Hi! Great forum. Thanks for the help. I have what may be a dumb question but I think many people may be asking. My main question is, what type of t-shirt printing to skateboard brands use for their t-shirts, i.e. dcshoes, quicksilver, hurly, etc.

There are so many different types of print, I think I know what i want, but i don't know the difference between them. There is:
screen printing
silk screening
heat transfer
plastisol transfers

Am i getting confused by these? I am intersested in the print that comes out sort of "thick" not necessarily sticking out, but thick paint-like printing. Any help? thanks a lot!!

jon


----------



## renwick (May 16, 2006)

many companies use plastisol screen printing,also heat transfer.
to get that look i`d plastisol screen print.But make sure you cure usins a dryer.


----------



## mosphet (Apr 19, 2007)

oh ok thanks. So i would tell the print company to do a plastisol screen print for me?

jon


----------



## Solmu (Aug 15, 2005)

Silk screening is just an obsolete term for screen printing, they're the same thing.

The companies you name use screenprinting. Plastisol is a type of ink, specifically it's the standard ink used in commercial printing. You shouldn't really need to specify the ink type as it's the default (specification would come in more if you wanted to use waterbased or discharge, etc. - which you don't).

The style of printing you're looking for is sometimes referred to as bulletproof printing.
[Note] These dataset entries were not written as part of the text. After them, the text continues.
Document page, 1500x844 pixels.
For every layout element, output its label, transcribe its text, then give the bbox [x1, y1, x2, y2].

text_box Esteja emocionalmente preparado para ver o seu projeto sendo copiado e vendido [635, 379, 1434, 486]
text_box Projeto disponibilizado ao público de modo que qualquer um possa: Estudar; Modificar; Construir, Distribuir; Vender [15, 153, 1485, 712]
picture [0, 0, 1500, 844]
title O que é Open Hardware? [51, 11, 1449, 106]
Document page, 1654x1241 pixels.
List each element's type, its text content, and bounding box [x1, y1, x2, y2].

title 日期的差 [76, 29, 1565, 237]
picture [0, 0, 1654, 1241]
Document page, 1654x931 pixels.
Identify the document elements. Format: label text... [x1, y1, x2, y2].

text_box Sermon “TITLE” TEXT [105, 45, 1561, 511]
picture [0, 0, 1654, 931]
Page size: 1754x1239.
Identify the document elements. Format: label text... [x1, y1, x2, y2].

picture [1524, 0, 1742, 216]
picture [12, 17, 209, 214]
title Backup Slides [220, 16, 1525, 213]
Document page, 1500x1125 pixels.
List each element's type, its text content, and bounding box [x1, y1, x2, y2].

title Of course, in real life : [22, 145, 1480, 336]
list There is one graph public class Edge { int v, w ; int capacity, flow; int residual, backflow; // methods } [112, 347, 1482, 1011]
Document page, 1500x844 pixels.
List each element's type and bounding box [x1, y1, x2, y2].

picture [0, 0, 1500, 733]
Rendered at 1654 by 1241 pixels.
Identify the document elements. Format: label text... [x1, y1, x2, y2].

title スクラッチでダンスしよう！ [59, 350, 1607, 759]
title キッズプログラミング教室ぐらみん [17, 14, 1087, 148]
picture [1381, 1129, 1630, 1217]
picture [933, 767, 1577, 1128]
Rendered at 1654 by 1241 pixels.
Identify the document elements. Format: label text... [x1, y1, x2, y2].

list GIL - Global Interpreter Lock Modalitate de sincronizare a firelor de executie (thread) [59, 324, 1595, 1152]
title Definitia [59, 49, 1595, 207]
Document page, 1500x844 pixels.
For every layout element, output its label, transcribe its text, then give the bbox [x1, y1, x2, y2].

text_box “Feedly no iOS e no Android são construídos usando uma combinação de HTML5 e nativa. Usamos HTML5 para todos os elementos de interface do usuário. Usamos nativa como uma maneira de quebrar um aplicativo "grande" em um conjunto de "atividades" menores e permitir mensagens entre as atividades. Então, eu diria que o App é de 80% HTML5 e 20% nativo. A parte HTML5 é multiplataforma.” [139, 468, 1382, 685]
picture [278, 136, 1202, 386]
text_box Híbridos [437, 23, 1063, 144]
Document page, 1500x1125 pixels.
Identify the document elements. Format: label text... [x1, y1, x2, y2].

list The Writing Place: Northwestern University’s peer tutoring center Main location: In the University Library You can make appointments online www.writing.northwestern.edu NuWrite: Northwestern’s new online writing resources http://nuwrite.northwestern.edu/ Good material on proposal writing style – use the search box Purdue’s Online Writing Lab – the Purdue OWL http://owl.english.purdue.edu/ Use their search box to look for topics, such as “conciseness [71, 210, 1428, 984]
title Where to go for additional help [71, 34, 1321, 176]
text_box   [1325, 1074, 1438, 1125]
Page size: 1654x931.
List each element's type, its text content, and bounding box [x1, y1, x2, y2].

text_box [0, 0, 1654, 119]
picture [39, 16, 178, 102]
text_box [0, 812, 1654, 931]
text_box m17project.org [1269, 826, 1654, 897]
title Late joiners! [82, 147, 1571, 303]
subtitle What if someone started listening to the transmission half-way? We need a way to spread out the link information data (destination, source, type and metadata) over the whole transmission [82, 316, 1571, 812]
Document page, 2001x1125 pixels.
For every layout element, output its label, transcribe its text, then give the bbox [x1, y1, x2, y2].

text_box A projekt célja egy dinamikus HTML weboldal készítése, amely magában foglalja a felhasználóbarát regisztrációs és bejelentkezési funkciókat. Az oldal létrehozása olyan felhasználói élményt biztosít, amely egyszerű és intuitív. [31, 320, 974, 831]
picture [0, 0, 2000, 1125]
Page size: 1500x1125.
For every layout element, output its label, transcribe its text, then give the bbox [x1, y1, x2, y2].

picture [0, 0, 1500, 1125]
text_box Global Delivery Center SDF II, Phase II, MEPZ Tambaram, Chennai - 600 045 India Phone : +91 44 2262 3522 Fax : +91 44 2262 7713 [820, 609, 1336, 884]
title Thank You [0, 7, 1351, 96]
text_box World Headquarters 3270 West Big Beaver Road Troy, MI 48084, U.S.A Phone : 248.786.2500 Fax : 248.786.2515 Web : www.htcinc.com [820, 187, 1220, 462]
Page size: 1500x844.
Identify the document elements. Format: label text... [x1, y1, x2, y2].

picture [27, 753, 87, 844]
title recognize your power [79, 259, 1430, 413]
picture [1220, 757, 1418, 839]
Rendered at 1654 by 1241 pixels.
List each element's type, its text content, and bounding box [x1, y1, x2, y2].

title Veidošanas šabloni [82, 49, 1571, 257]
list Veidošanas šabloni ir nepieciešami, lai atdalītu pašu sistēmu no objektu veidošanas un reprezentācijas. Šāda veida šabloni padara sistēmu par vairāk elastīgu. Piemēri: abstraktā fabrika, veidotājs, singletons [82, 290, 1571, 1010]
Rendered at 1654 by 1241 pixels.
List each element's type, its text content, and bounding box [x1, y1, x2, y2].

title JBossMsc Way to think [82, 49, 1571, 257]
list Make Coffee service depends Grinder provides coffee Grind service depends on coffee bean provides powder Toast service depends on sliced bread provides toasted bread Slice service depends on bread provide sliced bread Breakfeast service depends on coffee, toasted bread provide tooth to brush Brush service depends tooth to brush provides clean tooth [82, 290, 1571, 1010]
Basically you want to go to a screenprinter and talk to them about what you're after. Tell them you want a thick print, and they should be able to take care of you. If you have an example of a print you like, bring it with you so you can make sure you're both on the same page.


----------



## mosphet (Apr 19, 2007)

Thanks Lewis,

very helpful


----------



## HenyoManilenyo (Oct 4, 2012)

Hi! I would like to know what kind of shirt printing is this?
Soft and light print on thin shirt?

Checked some images on google and the closest i can get are these:

http://www.promod.co.uk/images/belted-print--tunic-ecru-print-510839_photo.jpg

http://t-shirtguru.com/product-images/brain-overload-t-shirt-designbyhumans-1.png

Hope you could help me identify the style of printing for that. Some said it's called aquasoft? Please advise.

Thank you!


----------



## zeeky120 (Jul 9, 2009)

I would think it would be water based screen printing. Water based screen printing has almost no hand(feel) and is very soft. It also stretches well, unlike plastisol. There are many different brands, and although I've never heard of it, I'm assuming that aqua soft is just a name brand

Sent from my SCH-I500 using T-Shirt Forums


----------



## HenyoManilenyo (Oct 4, 2012)

cool, thanks Zachary!


----------